-------- Selected text

Skip to main content

Steve Smith stories: First-hand memories of a receiver at work

Steve Smith Sr. confirmed after Sunday's tilt against the Cincinnati Bengals that he was retiring from the NFL. In his 16-year career, the five-time Pro Bowler and two-time first-team All-Pro has amassed 14,697 career receiving yards (seventh all-time and most among active players) and 81 receiving touchdowns while playing for the Carolina Panthers (2001-2013) and Baltimore Ravens (2014-16). How did the 5-foot-9, 195-pound third-round pick out of Utah do it? Three analysts who saw Smith work up close -- former scout Bucky Brooks; David Carr, who threw passes to Smith; and Ike Taylor, who tried to stop Smith -- look back on Smith's storied tenure.

----------------
-------- Data excerpts

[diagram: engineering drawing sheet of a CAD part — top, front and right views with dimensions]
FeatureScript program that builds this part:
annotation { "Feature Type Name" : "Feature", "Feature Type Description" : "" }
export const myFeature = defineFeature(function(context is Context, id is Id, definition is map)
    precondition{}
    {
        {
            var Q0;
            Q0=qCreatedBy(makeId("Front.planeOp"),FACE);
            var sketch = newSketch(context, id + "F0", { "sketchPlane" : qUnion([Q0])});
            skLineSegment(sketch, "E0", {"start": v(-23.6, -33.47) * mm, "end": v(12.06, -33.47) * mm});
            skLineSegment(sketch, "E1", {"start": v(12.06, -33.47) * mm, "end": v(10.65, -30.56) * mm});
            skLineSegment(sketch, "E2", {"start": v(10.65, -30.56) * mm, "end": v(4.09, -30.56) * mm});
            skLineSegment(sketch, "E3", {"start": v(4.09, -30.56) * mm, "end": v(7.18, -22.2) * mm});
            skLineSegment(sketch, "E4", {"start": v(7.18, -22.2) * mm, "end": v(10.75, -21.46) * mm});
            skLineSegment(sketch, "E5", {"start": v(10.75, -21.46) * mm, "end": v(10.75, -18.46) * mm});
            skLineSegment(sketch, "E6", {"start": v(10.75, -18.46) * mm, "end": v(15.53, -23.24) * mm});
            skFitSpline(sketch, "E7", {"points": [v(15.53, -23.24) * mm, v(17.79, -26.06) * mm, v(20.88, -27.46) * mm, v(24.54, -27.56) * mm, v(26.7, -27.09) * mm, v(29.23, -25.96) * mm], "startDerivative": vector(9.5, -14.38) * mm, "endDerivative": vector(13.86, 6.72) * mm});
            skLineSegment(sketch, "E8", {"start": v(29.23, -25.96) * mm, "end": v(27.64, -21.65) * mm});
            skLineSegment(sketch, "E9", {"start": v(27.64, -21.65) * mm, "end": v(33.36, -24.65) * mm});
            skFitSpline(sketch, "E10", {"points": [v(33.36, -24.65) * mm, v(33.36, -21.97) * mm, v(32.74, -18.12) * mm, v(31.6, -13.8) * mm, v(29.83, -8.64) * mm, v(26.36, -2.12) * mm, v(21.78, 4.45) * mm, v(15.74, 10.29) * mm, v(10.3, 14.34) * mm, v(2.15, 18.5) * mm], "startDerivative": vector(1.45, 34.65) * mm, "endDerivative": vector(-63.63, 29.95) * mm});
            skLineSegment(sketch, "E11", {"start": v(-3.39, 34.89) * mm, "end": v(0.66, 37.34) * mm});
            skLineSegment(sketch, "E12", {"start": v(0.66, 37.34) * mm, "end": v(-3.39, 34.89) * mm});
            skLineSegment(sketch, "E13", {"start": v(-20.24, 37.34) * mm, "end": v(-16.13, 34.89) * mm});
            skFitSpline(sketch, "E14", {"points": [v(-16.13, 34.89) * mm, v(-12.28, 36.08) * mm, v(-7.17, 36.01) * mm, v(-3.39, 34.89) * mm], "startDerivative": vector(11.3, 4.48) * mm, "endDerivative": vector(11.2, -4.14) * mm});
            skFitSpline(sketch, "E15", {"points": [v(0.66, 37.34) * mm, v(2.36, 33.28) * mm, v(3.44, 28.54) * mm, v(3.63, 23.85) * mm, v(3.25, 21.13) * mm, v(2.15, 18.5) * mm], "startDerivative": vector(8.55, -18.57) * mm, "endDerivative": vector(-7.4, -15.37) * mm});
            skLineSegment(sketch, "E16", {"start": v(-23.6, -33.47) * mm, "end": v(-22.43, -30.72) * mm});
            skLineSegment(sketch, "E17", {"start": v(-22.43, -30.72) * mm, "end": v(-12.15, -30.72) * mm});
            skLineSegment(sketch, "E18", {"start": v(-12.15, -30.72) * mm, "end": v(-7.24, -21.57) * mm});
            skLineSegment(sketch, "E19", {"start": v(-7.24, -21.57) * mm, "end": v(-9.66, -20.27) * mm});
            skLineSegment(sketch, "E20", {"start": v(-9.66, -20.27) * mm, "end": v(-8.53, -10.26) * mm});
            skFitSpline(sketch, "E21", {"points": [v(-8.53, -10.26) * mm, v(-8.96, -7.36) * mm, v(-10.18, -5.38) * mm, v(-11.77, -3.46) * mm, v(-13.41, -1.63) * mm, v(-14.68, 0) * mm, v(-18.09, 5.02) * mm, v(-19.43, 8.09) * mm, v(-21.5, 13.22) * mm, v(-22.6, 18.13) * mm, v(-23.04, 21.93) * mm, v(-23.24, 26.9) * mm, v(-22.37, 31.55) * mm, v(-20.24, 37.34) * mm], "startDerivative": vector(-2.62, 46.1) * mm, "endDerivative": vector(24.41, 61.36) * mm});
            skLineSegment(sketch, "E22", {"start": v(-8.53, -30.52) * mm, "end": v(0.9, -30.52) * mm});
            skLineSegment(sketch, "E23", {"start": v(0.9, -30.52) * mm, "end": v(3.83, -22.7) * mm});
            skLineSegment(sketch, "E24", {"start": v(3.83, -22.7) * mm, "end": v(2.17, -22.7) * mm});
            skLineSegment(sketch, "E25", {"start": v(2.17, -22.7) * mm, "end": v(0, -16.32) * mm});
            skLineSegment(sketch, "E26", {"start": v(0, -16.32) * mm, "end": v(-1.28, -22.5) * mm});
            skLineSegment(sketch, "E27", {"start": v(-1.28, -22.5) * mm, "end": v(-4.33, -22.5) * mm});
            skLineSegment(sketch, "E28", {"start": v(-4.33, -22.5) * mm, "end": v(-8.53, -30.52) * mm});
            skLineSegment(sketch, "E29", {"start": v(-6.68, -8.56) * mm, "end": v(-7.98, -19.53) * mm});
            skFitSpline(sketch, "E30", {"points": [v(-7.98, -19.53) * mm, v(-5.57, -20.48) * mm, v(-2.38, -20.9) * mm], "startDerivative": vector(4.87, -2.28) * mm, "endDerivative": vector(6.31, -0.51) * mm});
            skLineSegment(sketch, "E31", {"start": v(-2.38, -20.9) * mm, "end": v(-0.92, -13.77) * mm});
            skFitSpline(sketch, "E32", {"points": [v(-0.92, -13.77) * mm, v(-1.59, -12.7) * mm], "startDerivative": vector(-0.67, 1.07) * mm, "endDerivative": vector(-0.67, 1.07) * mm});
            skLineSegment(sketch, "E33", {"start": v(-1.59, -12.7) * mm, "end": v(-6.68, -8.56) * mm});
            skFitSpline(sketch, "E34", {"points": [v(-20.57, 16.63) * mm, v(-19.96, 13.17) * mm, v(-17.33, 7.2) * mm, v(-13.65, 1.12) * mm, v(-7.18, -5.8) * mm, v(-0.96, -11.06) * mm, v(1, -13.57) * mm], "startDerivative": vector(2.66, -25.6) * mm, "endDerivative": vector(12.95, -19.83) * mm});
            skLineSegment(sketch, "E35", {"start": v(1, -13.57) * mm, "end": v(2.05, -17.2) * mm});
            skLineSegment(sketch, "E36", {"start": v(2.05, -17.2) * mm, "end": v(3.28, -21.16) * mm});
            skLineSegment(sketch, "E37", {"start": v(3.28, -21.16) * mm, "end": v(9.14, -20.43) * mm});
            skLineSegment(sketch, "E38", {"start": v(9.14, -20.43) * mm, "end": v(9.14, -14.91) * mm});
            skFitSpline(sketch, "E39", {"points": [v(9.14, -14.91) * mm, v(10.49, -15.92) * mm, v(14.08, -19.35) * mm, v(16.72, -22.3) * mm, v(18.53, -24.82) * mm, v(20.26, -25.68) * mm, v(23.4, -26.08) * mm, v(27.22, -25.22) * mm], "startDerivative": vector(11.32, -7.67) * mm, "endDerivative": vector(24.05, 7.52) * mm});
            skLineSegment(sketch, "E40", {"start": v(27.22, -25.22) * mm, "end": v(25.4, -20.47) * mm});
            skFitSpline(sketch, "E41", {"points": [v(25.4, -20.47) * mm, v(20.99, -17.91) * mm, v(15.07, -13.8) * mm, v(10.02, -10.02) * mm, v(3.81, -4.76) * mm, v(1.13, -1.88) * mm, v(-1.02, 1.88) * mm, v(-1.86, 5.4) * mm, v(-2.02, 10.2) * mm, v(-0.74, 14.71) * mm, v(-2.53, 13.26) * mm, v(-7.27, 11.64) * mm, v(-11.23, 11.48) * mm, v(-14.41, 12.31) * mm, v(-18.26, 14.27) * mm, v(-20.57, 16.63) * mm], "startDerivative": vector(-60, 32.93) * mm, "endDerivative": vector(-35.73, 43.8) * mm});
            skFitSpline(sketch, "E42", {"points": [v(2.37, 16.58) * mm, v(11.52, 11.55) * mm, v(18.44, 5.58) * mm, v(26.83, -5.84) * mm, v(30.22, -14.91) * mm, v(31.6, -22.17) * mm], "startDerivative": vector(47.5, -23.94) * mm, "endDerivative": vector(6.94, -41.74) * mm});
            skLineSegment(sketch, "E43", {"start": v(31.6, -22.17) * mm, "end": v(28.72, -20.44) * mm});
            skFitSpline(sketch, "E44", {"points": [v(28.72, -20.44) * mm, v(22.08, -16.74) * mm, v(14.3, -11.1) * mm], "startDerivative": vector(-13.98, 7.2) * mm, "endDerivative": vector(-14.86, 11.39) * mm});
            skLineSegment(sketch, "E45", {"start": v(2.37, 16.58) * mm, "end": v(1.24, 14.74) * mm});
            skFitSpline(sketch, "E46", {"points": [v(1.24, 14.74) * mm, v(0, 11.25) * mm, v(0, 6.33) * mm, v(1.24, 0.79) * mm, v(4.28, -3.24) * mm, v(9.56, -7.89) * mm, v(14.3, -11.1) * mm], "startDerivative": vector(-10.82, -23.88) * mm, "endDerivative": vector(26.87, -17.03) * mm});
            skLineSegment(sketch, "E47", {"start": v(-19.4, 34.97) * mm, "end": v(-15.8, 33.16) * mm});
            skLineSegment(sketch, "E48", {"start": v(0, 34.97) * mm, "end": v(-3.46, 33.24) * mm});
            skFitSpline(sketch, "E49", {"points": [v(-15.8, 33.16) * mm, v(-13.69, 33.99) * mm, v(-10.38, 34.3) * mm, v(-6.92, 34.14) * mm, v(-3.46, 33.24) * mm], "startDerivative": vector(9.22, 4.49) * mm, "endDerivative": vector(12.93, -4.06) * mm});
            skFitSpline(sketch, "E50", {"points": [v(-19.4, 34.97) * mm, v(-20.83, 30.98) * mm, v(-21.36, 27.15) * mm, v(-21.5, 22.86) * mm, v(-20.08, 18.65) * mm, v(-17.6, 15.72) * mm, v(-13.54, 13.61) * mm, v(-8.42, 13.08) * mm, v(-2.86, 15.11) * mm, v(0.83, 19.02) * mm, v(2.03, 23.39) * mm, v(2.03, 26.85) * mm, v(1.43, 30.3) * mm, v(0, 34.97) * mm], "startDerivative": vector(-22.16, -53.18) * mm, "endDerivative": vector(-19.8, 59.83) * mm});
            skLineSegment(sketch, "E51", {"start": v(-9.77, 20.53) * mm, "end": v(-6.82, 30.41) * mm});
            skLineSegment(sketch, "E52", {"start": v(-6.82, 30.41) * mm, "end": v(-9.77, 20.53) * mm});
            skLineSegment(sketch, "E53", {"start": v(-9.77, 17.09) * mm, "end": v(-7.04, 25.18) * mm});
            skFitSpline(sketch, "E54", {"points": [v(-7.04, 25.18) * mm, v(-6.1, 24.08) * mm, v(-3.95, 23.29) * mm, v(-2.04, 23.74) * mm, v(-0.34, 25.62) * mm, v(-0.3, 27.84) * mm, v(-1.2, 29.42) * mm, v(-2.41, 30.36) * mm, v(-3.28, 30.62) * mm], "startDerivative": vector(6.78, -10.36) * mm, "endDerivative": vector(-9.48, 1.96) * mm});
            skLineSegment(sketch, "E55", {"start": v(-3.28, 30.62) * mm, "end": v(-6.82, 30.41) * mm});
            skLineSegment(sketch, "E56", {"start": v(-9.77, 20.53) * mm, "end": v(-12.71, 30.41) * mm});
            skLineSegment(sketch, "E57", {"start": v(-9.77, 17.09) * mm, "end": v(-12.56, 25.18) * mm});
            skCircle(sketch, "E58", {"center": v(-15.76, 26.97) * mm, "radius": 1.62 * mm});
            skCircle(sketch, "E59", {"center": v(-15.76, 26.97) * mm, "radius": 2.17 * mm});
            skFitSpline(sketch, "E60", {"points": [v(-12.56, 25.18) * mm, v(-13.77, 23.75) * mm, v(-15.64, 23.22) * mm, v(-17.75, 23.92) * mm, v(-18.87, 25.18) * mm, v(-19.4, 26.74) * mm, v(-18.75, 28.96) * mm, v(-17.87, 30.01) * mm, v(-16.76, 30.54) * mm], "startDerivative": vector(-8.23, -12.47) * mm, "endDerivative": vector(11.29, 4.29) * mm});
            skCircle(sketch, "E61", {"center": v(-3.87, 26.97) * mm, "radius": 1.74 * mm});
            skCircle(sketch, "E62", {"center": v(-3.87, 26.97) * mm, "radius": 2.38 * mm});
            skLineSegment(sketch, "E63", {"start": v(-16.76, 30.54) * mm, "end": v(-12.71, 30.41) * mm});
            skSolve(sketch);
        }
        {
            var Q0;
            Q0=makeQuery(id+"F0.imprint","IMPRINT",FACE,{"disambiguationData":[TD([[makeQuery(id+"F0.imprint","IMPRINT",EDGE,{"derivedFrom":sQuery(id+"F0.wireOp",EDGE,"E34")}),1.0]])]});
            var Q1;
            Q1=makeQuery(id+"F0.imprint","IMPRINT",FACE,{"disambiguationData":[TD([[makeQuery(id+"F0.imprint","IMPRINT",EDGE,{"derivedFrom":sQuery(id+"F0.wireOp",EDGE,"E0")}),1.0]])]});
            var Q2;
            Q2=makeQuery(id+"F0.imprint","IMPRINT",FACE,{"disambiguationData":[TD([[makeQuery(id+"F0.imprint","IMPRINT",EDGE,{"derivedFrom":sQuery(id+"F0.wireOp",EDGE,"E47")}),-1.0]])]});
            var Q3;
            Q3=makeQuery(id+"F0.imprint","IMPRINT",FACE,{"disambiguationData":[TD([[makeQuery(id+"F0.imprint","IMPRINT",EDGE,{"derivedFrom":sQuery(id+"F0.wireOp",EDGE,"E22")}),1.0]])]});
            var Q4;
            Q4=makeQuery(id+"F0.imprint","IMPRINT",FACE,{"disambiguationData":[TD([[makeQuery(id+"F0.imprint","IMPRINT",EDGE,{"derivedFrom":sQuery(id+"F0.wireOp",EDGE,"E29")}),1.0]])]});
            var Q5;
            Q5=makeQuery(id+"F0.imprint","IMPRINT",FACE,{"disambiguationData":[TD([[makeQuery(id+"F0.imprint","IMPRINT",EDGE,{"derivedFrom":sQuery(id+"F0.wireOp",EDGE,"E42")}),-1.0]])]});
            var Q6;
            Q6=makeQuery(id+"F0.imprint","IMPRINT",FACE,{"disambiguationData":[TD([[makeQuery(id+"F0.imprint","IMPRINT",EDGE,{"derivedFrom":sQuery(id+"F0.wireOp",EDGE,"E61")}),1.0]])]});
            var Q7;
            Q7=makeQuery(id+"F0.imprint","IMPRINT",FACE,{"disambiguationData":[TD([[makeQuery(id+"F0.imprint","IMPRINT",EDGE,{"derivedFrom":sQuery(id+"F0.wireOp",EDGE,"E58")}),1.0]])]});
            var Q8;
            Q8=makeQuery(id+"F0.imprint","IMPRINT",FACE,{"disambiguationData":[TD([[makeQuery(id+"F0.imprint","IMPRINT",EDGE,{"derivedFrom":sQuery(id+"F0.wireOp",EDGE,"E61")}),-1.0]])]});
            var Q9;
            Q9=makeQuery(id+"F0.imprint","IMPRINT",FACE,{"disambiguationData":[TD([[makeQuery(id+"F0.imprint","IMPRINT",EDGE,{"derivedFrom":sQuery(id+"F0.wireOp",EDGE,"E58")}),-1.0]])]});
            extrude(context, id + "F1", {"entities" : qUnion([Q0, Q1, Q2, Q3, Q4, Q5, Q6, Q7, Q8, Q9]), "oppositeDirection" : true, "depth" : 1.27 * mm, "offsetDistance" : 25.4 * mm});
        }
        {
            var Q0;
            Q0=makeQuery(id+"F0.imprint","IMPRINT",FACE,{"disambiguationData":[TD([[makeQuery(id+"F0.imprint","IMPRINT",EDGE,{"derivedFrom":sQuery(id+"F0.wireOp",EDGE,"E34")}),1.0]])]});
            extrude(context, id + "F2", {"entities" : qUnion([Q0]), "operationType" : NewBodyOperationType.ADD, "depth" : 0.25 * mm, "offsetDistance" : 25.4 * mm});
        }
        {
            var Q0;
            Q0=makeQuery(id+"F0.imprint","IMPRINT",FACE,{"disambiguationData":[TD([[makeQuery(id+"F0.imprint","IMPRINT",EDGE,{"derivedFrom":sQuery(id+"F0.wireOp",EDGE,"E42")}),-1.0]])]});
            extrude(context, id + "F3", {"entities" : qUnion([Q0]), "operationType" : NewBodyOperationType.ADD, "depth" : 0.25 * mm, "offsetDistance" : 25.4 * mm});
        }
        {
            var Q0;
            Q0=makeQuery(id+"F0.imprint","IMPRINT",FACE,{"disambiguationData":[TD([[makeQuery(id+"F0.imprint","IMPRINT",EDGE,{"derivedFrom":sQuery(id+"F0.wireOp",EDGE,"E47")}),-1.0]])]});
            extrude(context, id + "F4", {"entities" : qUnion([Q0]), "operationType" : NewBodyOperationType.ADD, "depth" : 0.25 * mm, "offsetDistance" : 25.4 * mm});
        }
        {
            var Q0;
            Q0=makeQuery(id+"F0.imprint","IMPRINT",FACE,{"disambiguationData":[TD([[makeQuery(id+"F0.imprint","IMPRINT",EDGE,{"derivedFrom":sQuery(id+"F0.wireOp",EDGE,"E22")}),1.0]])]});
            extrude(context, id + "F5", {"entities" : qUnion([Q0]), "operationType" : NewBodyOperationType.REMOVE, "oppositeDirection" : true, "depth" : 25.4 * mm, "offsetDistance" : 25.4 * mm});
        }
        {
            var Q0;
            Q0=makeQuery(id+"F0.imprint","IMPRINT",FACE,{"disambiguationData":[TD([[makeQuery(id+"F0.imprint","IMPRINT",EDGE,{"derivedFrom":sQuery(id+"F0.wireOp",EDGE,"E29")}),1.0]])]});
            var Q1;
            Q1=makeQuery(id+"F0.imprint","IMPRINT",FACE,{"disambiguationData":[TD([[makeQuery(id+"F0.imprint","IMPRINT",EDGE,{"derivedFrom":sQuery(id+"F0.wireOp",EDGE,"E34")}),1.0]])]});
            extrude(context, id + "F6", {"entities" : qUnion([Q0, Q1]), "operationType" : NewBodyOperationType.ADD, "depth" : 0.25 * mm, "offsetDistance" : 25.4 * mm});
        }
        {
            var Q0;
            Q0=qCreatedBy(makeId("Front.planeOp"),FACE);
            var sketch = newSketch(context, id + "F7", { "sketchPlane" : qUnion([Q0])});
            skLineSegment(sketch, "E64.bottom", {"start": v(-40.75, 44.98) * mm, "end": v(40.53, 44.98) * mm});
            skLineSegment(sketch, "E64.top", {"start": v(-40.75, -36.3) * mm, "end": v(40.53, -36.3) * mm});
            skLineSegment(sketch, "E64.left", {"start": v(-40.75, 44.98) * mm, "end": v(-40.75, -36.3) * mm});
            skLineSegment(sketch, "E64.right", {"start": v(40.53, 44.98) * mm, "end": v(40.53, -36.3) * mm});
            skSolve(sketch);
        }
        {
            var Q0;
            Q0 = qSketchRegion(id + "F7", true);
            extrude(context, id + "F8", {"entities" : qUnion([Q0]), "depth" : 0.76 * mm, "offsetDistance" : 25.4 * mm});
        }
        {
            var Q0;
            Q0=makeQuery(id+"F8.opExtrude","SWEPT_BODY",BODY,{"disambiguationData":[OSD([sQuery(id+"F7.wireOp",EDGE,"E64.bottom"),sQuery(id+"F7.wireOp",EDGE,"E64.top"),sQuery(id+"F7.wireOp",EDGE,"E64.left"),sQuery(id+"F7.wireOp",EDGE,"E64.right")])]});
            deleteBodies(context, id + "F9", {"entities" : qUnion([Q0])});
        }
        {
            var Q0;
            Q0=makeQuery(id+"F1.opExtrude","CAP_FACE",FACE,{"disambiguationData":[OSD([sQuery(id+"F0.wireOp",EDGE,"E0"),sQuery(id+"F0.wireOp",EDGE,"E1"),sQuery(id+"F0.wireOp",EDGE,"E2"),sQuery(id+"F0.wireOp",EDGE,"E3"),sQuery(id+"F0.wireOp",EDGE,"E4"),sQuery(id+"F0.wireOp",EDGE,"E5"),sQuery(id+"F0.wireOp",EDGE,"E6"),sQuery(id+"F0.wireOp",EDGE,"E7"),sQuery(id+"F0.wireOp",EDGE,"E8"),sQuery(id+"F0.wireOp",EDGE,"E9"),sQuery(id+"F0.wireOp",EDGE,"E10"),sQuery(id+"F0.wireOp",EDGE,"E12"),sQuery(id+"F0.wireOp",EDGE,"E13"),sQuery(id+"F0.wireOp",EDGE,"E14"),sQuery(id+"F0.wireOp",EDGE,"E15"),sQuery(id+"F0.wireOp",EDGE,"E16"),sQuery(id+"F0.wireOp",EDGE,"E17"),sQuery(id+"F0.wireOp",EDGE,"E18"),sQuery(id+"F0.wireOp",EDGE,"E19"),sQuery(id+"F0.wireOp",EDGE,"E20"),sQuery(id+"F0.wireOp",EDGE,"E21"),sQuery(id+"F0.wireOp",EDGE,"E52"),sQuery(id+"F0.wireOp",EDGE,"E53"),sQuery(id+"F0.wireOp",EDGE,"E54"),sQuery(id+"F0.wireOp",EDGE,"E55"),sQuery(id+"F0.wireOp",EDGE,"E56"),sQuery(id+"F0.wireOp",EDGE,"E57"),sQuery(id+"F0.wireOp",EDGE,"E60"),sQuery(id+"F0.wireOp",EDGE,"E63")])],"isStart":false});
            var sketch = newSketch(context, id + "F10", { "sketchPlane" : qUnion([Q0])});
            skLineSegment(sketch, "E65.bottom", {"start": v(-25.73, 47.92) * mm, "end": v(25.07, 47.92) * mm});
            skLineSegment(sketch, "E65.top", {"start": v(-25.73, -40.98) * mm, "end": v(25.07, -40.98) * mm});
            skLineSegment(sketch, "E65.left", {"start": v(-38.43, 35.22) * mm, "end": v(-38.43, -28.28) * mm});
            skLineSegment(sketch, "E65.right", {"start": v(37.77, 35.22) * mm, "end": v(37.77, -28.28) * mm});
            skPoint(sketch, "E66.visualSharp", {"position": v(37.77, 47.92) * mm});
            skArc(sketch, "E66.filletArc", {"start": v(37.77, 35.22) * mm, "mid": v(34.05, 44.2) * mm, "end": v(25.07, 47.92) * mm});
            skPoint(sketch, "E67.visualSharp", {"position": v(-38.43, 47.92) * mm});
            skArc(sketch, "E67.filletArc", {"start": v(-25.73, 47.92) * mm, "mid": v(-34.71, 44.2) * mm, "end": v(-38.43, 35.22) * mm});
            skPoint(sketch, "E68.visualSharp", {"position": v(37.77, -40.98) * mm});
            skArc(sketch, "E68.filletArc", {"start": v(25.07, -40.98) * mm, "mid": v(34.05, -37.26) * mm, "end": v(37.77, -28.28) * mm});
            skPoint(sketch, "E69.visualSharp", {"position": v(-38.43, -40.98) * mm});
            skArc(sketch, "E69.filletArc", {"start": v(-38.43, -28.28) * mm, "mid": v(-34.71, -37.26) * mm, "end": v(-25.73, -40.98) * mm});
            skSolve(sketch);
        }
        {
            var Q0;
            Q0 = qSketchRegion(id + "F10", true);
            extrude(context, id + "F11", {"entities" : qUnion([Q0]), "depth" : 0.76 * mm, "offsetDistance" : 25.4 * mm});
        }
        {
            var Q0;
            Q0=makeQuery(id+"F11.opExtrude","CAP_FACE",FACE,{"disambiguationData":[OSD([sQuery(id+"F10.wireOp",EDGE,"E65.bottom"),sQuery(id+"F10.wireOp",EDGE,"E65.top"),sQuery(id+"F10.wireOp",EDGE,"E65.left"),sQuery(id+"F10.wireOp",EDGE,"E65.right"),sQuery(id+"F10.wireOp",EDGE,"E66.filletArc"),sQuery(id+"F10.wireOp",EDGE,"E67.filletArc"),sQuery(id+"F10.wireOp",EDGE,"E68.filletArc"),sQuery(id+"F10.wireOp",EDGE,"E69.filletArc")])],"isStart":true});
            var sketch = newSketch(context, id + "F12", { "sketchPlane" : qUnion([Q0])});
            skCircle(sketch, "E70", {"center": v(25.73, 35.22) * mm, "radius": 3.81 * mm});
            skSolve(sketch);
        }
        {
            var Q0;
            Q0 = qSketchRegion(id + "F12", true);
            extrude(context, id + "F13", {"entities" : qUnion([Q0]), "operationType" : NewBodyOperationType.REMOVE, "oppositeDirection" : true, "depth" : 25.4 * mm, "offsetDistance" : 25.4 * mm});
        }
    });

----------------

- [Directive 1]
Answer these questions about the Steve Smith article.
(a) How many career receiving yards has Smith amassed?
(b) For which teams did Smith play, and in which years?
(c) Which of the three analysts threw passes to Smith?
- [Directive 2]
Reproduce the Steve Smith article word for word, from "Steve Smith stories: First-hand" up to and including "Smith's storied tenure.".
- [Directive 3]
Go on with the Steve Smith article from the point where it stops.

- [Exercise result 1]
(a) 14,697
(b) The Carolina Panthers (2001-2013) and the Baltimore Ravens (2014-16)
(c) David Carr

- [Exercise result 2]
Steve Smith stories: First-hand memories of a receiver at work

Steve Smith Sr. confirmed after Sunday's tilt against the Cincinnati Bengals that he was retiring from the NFL. In his 16-year career, the five-time Pro Bowler and two-time first-team All-Pro has amassed 14,697 career receiving yards (seventh all-time and most among active players) and 81 receiving touchdowns while playing for the Carolina Panthers (2001-2013) and Baltimore Ravens (2014-16). How did the 5-foot-9, 195-pound third-round pick out of Utah do it? Three analysts who saw Smith work up close -- former scout Bucky Brooks; David Carr, who threw passes to Smith; and Ike Taylor, who tried to stop Smith -- look back on Smith's storied tenure.

- [Exercise result 3]
THE TEAMMATE: David Carr, former NFL quarterback

It's hard to say there's not a better teammate than Smith. But when I think about it, who else would I rather have out there on the field with me? Probably no one. We were teammates for one year in Carolina (2007), and I knew it was going to be interesting -- in a good way -- after the first day of training camp. During team drills, I threw a ball that was a little too late, and he yelled at me to fix it. So I intentionally threw it super early before he broke the route on the next pass. The ball hit him in the facemask, but he caught it at the same time. I turned and started jogging to the next drill with then-quarterbacks coach Mike McCoy, and the ball came flying past my head. Moments later, Smith came up beside me and said, "What's up, man? I think we can hang out." From that point on, I've had the ultimate respect for him, and we still keep in touch.

The thing that stood Smith apart from other receivers I played with was his approach. I've been around a lot of good receivers, and they all practice hard and take time to prepare. But for Smith, practice was the game, and he treated every drill like it was the Super Bowl. If the ball wasn't delivered on time or he ran the wrong route, we kept practicing. That was my experience every day with him, and I've never been around anyone else who meticulously worked that way in my 12-year NFL career.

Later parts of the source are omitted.